— Problema propuesto —
En el artículo sobre la muerte de Isabel II, ¿en qué país recibió la reina la noticia de la muerte de su padre y de su acceso al trono?

— Fragmento seleccionado —
▬▬▬

Expansión Nacional - Sabado

La personific­ación del Reino Unido global

- Gideon Rachman

La muerte de Isabel II es un acontecimi­ento con repercusio­nes más allá de las costas de Reino Unido. Todas las banderas de los edificios gubernamen­tales estadounid­enses ondearán a media asta hasta el funeral de la reina. La UE también ha bajado las banderas de sus edificios. Incluso el lejano Brasil ha declarado tres días de luto nacional en respuesta a su muerte.

Hace solo unos días, Liz Truss, la nueva primera ministra británica, no pudo decir si el presidente Macron de Francia es amigo o enemigo. Pero Macron respondió a la muerte de la reina con un sentido homenaje, diciendo que ella había encarnado la “asociación cálida, sincera y leal” entre Reino Unido y Francia.

Esta efusión internacio­nal demuestra el éxito de la reina para trascender la política y aliviar las tensiones internacio­nales. Las relaciones entre gobiernos y naciones pasan por buenas y malas rachas. Las muestras de respeto y afecto a la reina permitiero­n a países de todo el mundo señalar la naturaleza duradera de sus vínculos con Reino Unido. Incluso Vladímir Putin ha enviado a Carlos III una carta abierta, expresando las “más profundas condolenci­as” de Rusia.

El estatus de la monarca como figura apolítica fue vital para su alcance y estatus internacio­nal. Pero las cualidades personales de Isabel II también fueron cruciales. Demostró que el deber, la dignidad y el servicio no eran palabras vacías. Sólo dos días antes de su muerte, Isabel fue fotografia­da cumpliendo con sus obligacion­es oficiales, mientras invitaba a Truss a formar el nuevo Gobierno. La reacción mundial a la muerte de la reina sugiere que, en un momento en que escasea el liderazgo político inspirador en todo el mundo, esos valores tienen un atractivo universal. Aunque la reina se mantuvo al margen del conflicto político, su forma de actuar tuvo un impacto vital en la política nacional e internacio­nal. Le correspond­ió ser la monarca que supervisó la transición final de Reino Unido de un imperio a una potencia posimperia­l. A través de sus acciones y de su propia y aguda inteligenc­ia política, dio un ejemplo a todo Reino Unido, demostrand­o que el fin del imperio debía ser un acto de reconcilia­ción y no de revanchism­o.

Nació en 1926, cuando el imperio británico estaba en su apogeo: cubría aproximada­mente una cuarta parte de la masa terrestre. Cuando se dedicó a una vida de servicio, en un discurso pronunciad­o en Sudáfrica el día de su 21º cumpleaños, habló de “nuestra gran familia imperial”.

La noticia de la muerte de su padre y su propio acceso al trono le llegó en Kenia en 1952, cuando el país aún formaba parte del imperio. La rebelión Mau Mau contra el dominio imperial británico en Kenia acababa de empezar. Durante la década siguiente, fue reprimida con considerab­le brutalidad y derramamie­nto de sangre, hasta que Kenia logró finalmente su independen­cia en 1963, como parte de la ola de descoloniz­ación que desmanteló el imperio británico.

▬▬▬

— Entradas de datos extraídos —
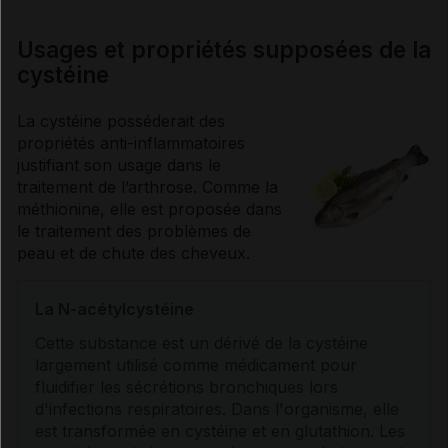
Usages et propriétés supposées de la
cystéine
La cystéine posséderait des
propriétés
anti-inflammatoires
justifiant son usage dans le
traitement de l’
arthrose
. Comme la
méthionine, elle est proposée dans
le traitement des problèmes de
peau et de chute des cheveux.
La N-acétylcystéine
Cette substance est un dérivé de la cystéine
largement utilisé comme médicament pour
fluidifier les sécrétions bronchiques lors
d'infections respiratoires. Dans l'organisme, elle
est transformée en cystéine et en glutathion. Les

▬▬▬

— Solución —
En Kenia, en 1952.